The UK’s Marine Accident Incident Branch (MAIB) has released its report into one of the most high profile accidents of 2017.
At 11.37 on May 4 last year, the UK registered container ship CMA CGM Centaurus made heavy contact with the quay and two shore cranes while under pilotage during its arrival at Jebel Ali in the United Arab Emirates, an accident that was captured on CCTV cameras and shown first on Splash. The accident resulted in the collapse of a shore crane and 10 injuries, including one serious injury, to shore personnel.
The MAIB report, issued yesterday, states that the accident occurred because the ship was unable to attain a sufficiently high rate of turn into a basin in preparation for berthing. The pilot was unaware of the ship’s speed, and the ship’s bridge team were uncertain of the maximum speed required to complete the turn safely.
There was no agreed plan for the intended manoeuvre, and therefore no shared mental model between the bridge team and the pilot.
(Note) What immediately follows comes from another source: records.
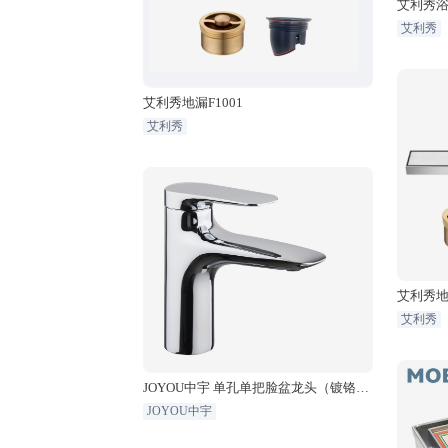
艾利秀浴巾
艾利秀
艾利秀地漏F1001
艾利秀
艾利秀地漏
艾利秀
JOYOU中宇 单孔单把脸盆龙头（镀铬）
JY01671
JOYOU中宇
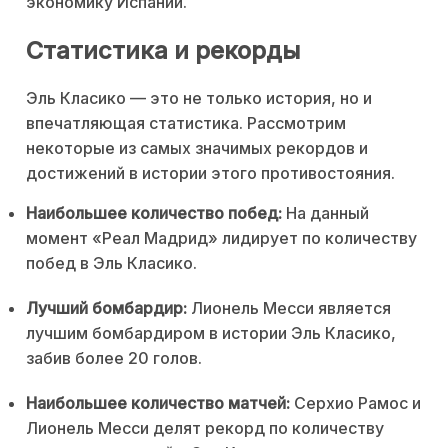
экономику Испании.
Статистика и рекорды
Эль Класико — это не только история, но и
впечатляющая статистика. Рассмотрим
некоторые из самых значимых рекордов и
достижений в истории этого противостояния.
Наибольшее количество побед:
На данный
момент «Реал Мадрид» лидирует по количеству
побед в Эль Класико.
Лучший бомбардир:
Лионель Месси является
лучшим бомбардиром в истории Эль Класико,
забив более 20 голов.
Наибольшее количество матчей:
Серхио Рамос и
Лионель Месси делят рекорд по количеству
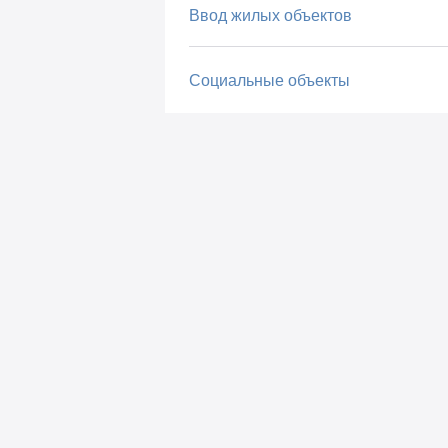
Ввод жилых объектов
Социальные объекты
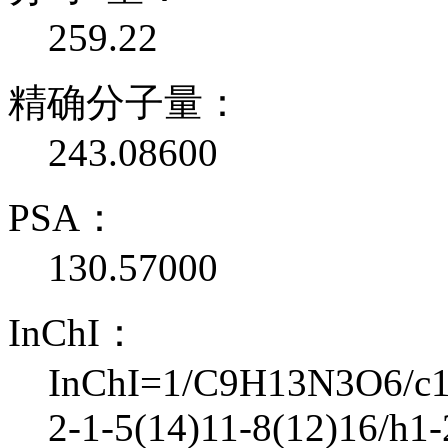
259.22
精确分子量：
243.08600
PSA：
130.57000
InChI：
InChI=1/C9H13N3O6/c10
2-1-5(14)11-8(12)16/h1-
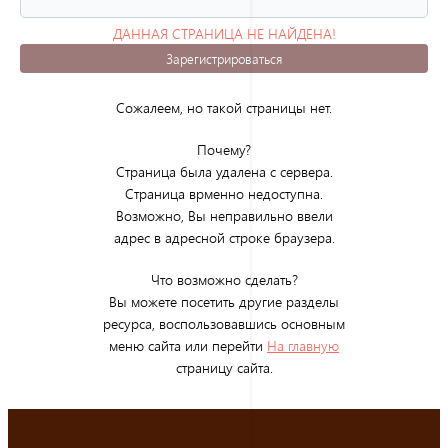
ДАННАЯ СТРАНИЦА НЕ НАЙДЕНА!
(ОШИБКА 404)
Зарегистрироваться
Сожалеем, но такой страницы нет.
Почему?
Страница была удалена с сервера.
Страница врменно недоступна.
Возможно, Вы неправильно ввели
адрес в адресной строке браузера.
Что возможно сделать?
Вы можете посетить другие разделы
ресурса, воспользовавшись основным
меню сайта или перейти
На главную
страницу сайта.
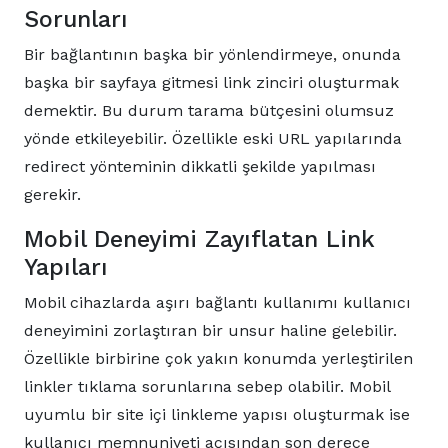
Sorunları
Bir bağlantının başka bir yönlendirmeye, onunda
başka bir sayfaya gitmesi link zinciri oluşturmak
demektir. Bu durum tarama bütçesini olumsuz
yönde etkileyebilir. Özellikle eski URL yapılarında
redirect yönteminin dikkatli şekilde yapılması
gerekir.
Mobil Deneyimi Zayıflatan Link
Yapıları
Mobil cihazlarda aşırı bağlantı kullanımı kullanıcı
deneyimini zorlaştıran bir unsur haline gelebilir.
Özellikle birbirine çok yakın konumda yerleştirilen
linkler tıklama sorunlarına sebep olabilir. Mobil
uyumlu bir site içi linkleme yapısı oluşturmak ise
kullanıcı memnuniyeti açısından son derece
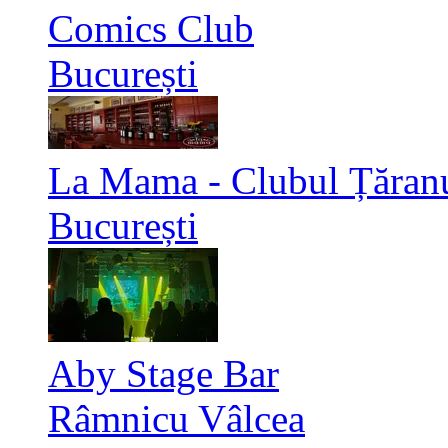
Comics Club
București
La Mama - Clubul Țăran
București
Aby Stage Bar
Râmnicu Vâlcea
Consequently, the pilot was operating in isolation without the support of the bridge team, allowing the pilot’s decision-making to become a single system point of failure.
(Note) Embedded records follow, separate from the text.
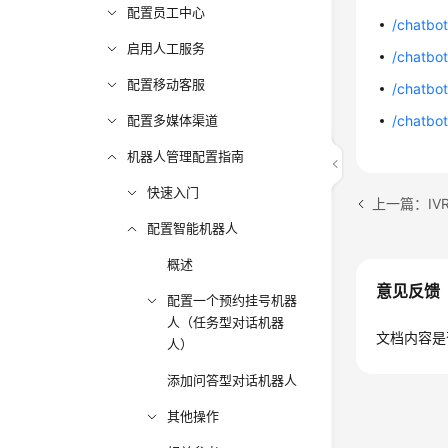
配置员工中心
/chatbot
启用人工服务
/chatbot
配置移动客服
/chatbot
配置多媒体渠道
/chatbot
机器人管理配置指南
快速入门
上一篇：IVR
配置智能机器人
概述
意见反馈
配置一个预约挂号机器
人（任务型对话机器
文档内容是
人）
添加问答型对话机器人
其他操作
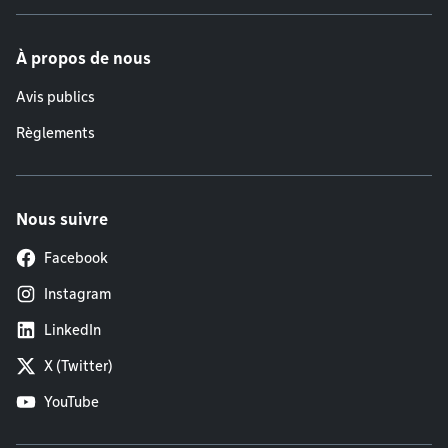
À propos de nous
Avis publics
Règlements
Nous suivre
Facebook
Instagram
LinkedIn
X (Twitter)
YouTube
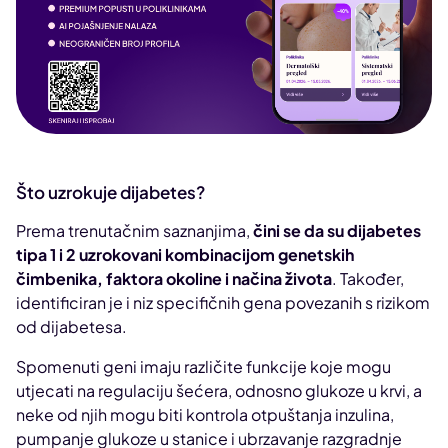
Što uzrokuje dijabetes?
Prema trenutačnim saznanjima,
čini se da su dijabetes
tipa 1 i 2 uzrokovani kombinacijom genetskih
čimbenika, faktora okoline i načina života
. Također,
identificiran je i niz specifičnih gena povezanih s rizikom
od dijabetesa.
Spomenuti geni imaju različite funkcije koje mogu
utjecati na regulaciju šećera, odnosno glukoze u krvi, a
neke od njih mogu biti kontrola otpuštanja inzulina,
pumpanje glukoze u stanice i ubrzavanje razgradnje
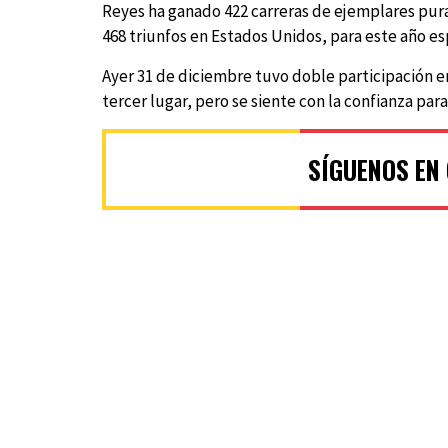
Reyes ha ganado 422 carreras de ejemplares pura
468 triunfos en Estados Unidos, para este año esp
Ayer 31 de diciembre tuvo doble participación e
tercer lugar, pero se siente con la confianza p
SÍGUENOS EN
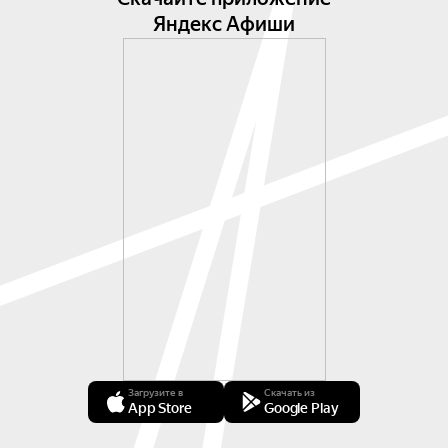
Яндекс Афиши
Загрузите в
Скачать из
App Store
Google Play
“The pilot’s performance was focused on efficiency, which influenced his decision to turn the ship into the basin without ensuring that the manoeuvre was conducted at a sufficiently slow speed to enable its safe completion,” the MAIB report stated.
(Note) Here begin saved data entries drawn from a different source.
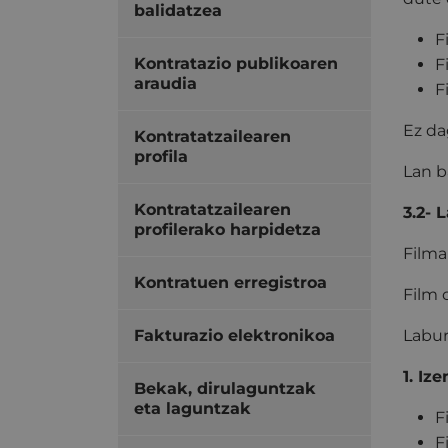
balidatzea
F
Kontratazio publikoaren
F
araudia
F
Ez da
Kontratatzailearen
profila
Lan b
Kontratatzailearen
3.2- 
profilerako harpidetza
Filma
Kontratuen erregistroa
Film 
Fakturazio elektronikoa
Labur
1. Iz
Bekak, dirulaguntzak
eta laguntzak
F
F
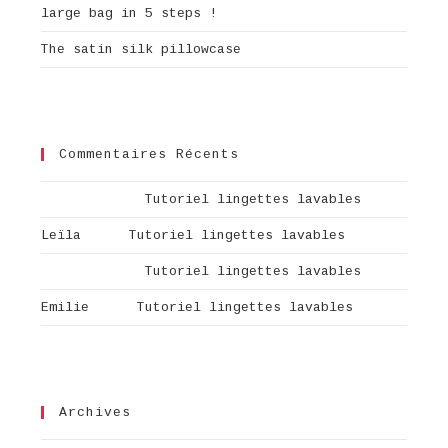
large bag in 5 steps !
The satin silk pillowcase
Commentaires Récents
Aurélie
dans
Tutoriel lingettes lavables
Leïla
dans
Tutoriel lingettes lavables
Aurélie
dans
Tutoriel lingettes lavables
Emilie
dans
Tutoriel lingettes lavables
Archives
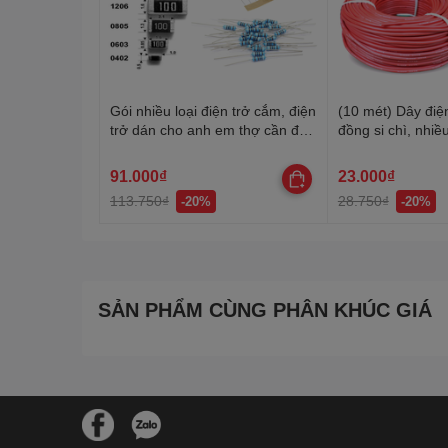
Gói nhiều loại điện trở cắm, điện
(10 mét) Dây điện
trở dán cho anh em thợ cần đủ
đồng si chì, nhiều
loại
20-22AWG
91.000₫
23.000₫
113.750₫
28.750₫
-20%
-20%
SẢN PHẨM CÙNG PHÂN KHÚC GIÁ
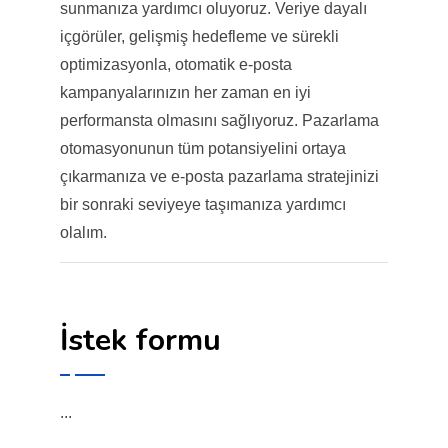
sunmanıza yardımcı oluyoruz. Veriye dayalı
içgörüler, gelişmiş hedefleme ve sürekli
optimizasyonla, otomatik e-posta
kampanyalarınızın her zaman en iyi
performansta olmasını sağlıyoruz. Pazarlama
otomasyonunun tüm potansiyelini ortaya
çıkarmanıza ve e-posta pazarlama stratejinizi
bir sonraki seviyeye taşımanıza yardımcı
olalım.
İstek formu
...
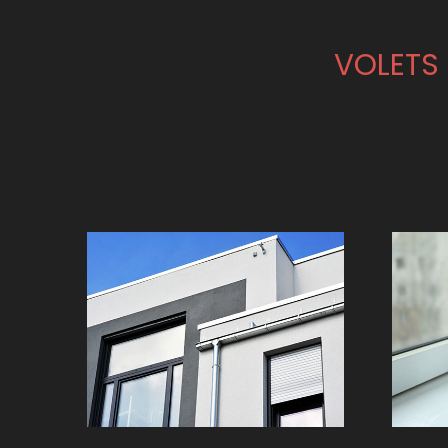
VOLETS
Noting safety lessons to be learned from the accident, MAIB suggested that the master/pilot exchange carried out on CMA CGM Centaurus lacked structure and detail. There was little further detail as the approach proceeded. By not actively engaging with the bridge team, the pilot effectively signalled that he did not need their assistance. The bridge team and the pilot did not have a shared mental model for the intended manoeuvre.
DP World’s flagship port, Jebel Ali, also came in for flak from the report. By not requiring its newly recruited pilots to undertake BRM-P training, Jebel Ali port authority missed the opportunity to both emphasise its commitment to the effective integration of its pilots with bridge teams, and ensure its pilots were trained/refreshed in the principles of BRM, MAIB claimed.
“Despite extensive industry guidance, there continues to be a reluctance by masters and pilots to work together in accordance with the principles of BRM,” the report noted.
Many of the factors in this accident can be attributed to a focus on completing acts of pilotage as quickly as possible, MAIB maintained, elaborating: “The priorities set at senior management level have a significant impact on the safety culture of a port, and there is a need to recognise that time-pressure, in the quest for terminal efficiency or financial reward, can have a negative effect.”